2.5. Real Time RT-PCR
BV-2 cells were pretreated with 0.1 mM MPP+ for 12 h. Control and MPP+ cells were collected, and total RNA was extracted with TRI reagent. Total RNA (1 μg) was then reverse-transcribed in a reaction mixture containing 1 U RNase inhibitor, 500 ng random primers, 3 mM MgCl2, 0.5 mM dNTP, and 10 U reverse transcriptase in RT buffer. The sequences of the synthetic oligonucleotides were as follows: TLR2 (sense: 5′ TCT AAA GTC GAT CCG CGA CAT 3′; antisense: 5′CTA CGG GCA GTG GTG AAA ACT), TLR4 (sense: 5′GCC TTT CAG GGA ATT AAG CTCC 3; antisense: 5′ GAT CAA CCG ATG GAC GTG TAA A 3′), TLR9 (sense: 5′ ATG GTT CTC CGT CGA AGG ACT3′; antisense: 5′ GAG GCT TCA GCT CAC AGG G3′), and β-actin (sense: 5′ GGC TGT ATT CCC CTC CAT CG′; antisense: 5′ CCA GTT GGT AAC AAT GCC ATG T′). Real time RT-PCR analyses of GAPDH, TLR2, TLR4, and TLR9 were performed using the Roche universal probe library detection system. Relative quantification of gene expression was performed using the comparative threshold (CT) method. Changes in mRNA expression levels were calculated following normalization to GAPDH. The ratios obtained after normalization are expressed as fold change over corresponding controls.
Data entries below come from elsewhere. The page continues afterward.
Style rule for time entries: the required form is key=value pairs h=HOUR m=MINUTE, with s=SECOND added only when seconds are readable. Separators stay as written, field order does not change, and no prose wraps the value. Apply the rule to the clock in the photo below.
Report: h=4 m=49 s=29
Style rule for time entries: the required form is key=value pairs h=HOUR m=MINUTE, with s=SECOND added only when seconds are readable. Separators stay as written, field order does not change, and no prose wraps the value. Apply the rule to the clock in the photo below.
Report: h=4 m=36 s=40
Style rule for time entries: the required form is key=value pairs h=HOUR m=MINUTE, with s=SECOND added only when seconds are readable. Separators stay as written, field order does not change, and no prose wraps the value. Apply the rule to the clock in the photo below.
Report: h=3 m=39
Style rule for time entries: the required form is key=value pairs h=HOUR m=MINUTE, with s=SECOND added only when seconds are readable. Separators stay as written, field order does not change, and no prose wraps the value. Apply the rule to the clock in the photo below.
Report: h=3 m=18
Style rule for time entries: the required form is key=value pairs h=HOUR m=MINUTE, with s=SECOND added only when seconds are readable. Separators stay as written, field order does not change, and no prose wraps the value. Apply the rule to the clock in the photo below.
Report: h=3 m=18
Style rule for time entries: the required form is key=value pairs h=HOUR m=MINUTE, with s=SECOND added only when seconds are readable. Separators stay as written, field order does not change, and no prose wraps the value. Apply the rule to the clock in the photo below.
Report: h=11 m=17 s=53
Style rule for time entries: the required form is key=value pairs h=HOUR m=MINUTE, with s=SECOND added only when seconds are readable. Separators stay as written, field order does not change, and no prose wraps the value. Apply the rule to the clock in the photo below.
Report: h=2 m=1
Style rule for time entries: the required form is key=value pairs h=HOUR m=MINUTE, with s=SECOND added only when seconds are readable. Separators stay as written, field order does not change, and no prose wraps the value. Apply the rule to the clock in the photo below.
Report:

2.6. Western Blotting Analysis
Western blotting analysis was conducted as described previously using the antibodies listed above. Protein concentrations were determined by the bicinchoninic acid protein assay. Equal amounts of protein were resolved in SDS-PAGE and transferred electrophoretically onto a nitrocellulose membrane (Merck Millipore). The membrane was blocked with 5% skimmed milk for 2 hours at room temperature and incubated overnight at 4°C with the corresponding antibodies (all diluted 1 : 1000 in primary antibody dilution buffer) and GAPDH (loading control diluted 1 : 1000 in primary antibody dilution buffer). After the membrane was washed three times for 5 minutes each time in washing buffer, it was incubated with the appropriate HRP-conjugated secondary antibody (diluted 1 : 1000 in secondary antibody dilution buffer) for 2 hours at room temperature. Immunodetection was carried out using enhanced chemiluminescence reagent according to the manufacturer’s instructions (BeyoECL Plus). Equivalent protein loading and transfer efficiency were verified by staining for GAPDH.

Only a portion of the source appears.